Is what this guy saying a good idea ? 

http://www.csd.net/~cgadd/aqua/art_plant_newtank.htm

Really quite terrified of this whole cycling business to be honest


----------



## Guest (Sep 19, 2008)

That is what people refer to as a silent cycle. I've done it before....packed the tank full of plants, added fish slowly, and never registered any ammonia or nitrite (meaning the fish weren't harmed at all).
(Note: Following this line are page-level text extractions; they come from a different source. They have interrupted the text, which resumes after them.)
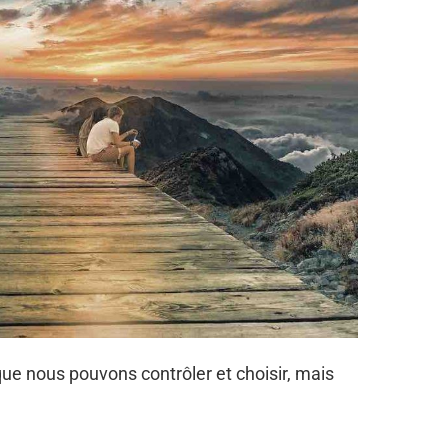
que nous pouvons contrôler et choisir, mais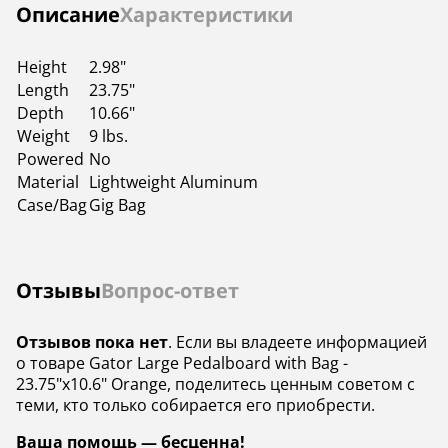
Инструкции
Описание
Характеристики
Height
2.98"
Length
23.75"
Depth
10.66"
Weight
9 lbs.
Powered
No
Material
Lightweight Aluminum
Case/Bag
Gig Bag
Отзывы
Вопрос-ответ
Отзывов пока нет
. Если вы владеете информацией
о товаре Gator Large Pedalboard with Bag -
23.75"x10.6" Orange, поделитесь ценным советом с
теми, кто только собирается его приобрести.
Ваша помощь — бесценна!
If you want a heavily planted tank, plan to have atleast medium light, and don't want to mess with the whole fishless cycling deal, this would be for you.


----------



## jamesandmanda (Sep 17, 2008)

Fantastic ! thanks alot  

We will definitely give this a go. Just haven't had much luck with cycling in the past and don't really fancy the dangerous chemical route.


----------



## Guest (Sep 20, 2008)

The trick is to have many types of stem plants (like Rotala species, Bacopa, Ludwigia, etc...).  They grow fast and take in ammonia, which is why it shouldn't register on the test kits (or hurt the fish).


----------



## Suess00 (Sep 5, 2008)

that sounds like a good idea. I will try it on my 20gallon next month


----------



## oblongshrimp (Sep 3, 2008)

It works pretty well. The key is lots of fast growing plants and increasing the bioload slowly. If you are using aquasoil then you don't want to add fish for the first few weeks as aquasoil leeches quite a bit of ammonia into the water for a while. If you can, try and use some old filter media from another tank (or a friends) to get things going quickly.


----------